━━ PASSAGE ━━

Wednesday, March 30, 2016

Canon Eos M3 Review

NB: This post originally appeared on the GMA News Online website.

When the wife and I went to Kyoto, I wanted to capture as much memories as possible. After all, I am in love with Japan and I wanted to photograph each and every scene that I encountered. In that trip, I brought a Canon 5D Mark II with a Canon EF 24-105L lens. This set up is heavy and lugging it around while walking the streets of Kyoto proved really cumbersome.

Also, the moment I brought the camera to my face, I noticed right away the disadvantage of using such a camera-lens set up: my subjects, the people I wanted to photograph, noticed my camera and I right away. Their behavior suddenly changed - instead of just capturing the moment candidly, some will demurely smile and some will even turn away. I didn’t want that. I am not a street photographer, but I know that the best street photos are those of people in their natural elements, when people are at their most candid.

For such a scenario, a smaller camera would have served better.

The Canon Eos M3 would have done the job.

━━━
━━ DATASET EXCERPT ━━

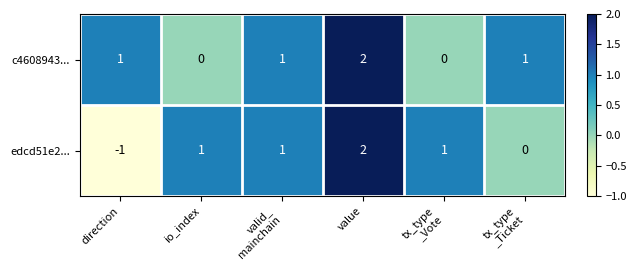

How many edcd51e2... values are between 0 and 1?

4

━━━

- WHAT TO DO
a - In the Canon Eos M3 review, which camera and lens did the author take on the Kyoto trip?
b - Quote the Canon Eos M3 review word for word, starting with "Also, the moment" and going on through "have served better.".
c - Write a continuation of the Canon Eos M3 review that picks up right after its final sentence.
The listing is separate material from the camera review.

- ANSWERS IN ORDER
a - A Canon 5D Mark II with a Canon EF 24-105L lens.

b -
Also, the moment I brought the camera to my face, I noticed right away the disadvantage of using such a camera-lens set up: my subjects, the people I wanted to photograph, noticed my camera and I right away. Their behavior suddenly changed - instead of just capturing the moment candidly, some will demurely smile and some will even turn away. I didn’t want that. I am not a street photographer, but I know that the best street photos are those of people in their natural elements, when people are at their most candid.

For such a scenario, a smaller camera would have served better.

c -
The Canon Eos M3 is a joy to handle. For someone who hates neck straps, the camera grip is heaven-sent. It has a substantial grip and has enough friction that I was confident enough not to use the neck strap while I was out shooting. At the back of the camera is a thumb rest which could be a bit bigger. My thumb spills over to the screen and, since it is touch-enabled, it prevents the screen from powering down when I am not using the camera for some time. However, my fingers fell naturally into place - it is as if I’ve had this camera for a long time already. That was a good sign.

At the top are a lot of dials, which I really liked. There is a mode dial so you can easily change the type of photography that you want to do, whether you want to shoot on aperture priority, shutter priority or full manual. And yes, if you want to shoot in full auto, you can do that too. (But why would you?!?) There is also a dial for exposure compensation so you can easily over-expose or under-expose your shots. There is a dial around the shutter release and, normally, you use this to change, for example, the shutter speed when you shoot full manual. There is also a M-Fn button and you can assign a favorite function for this.

At the back, you have more buttons and I will not enumerate each one of them anymore. However, I’ll point out that the control dial at the back is used to change the aperture value when you shoot in full manual mode. Further, the video button and the playback button run along side the thumb rest. These buttons are too small and there are times when my thumb presses do not register. If you have gloves, like if you live in Japan in winter time, you will have a hard time pressing these buttons. Luckily for us in the Philippines, we never have to worry about keeping our digits warm.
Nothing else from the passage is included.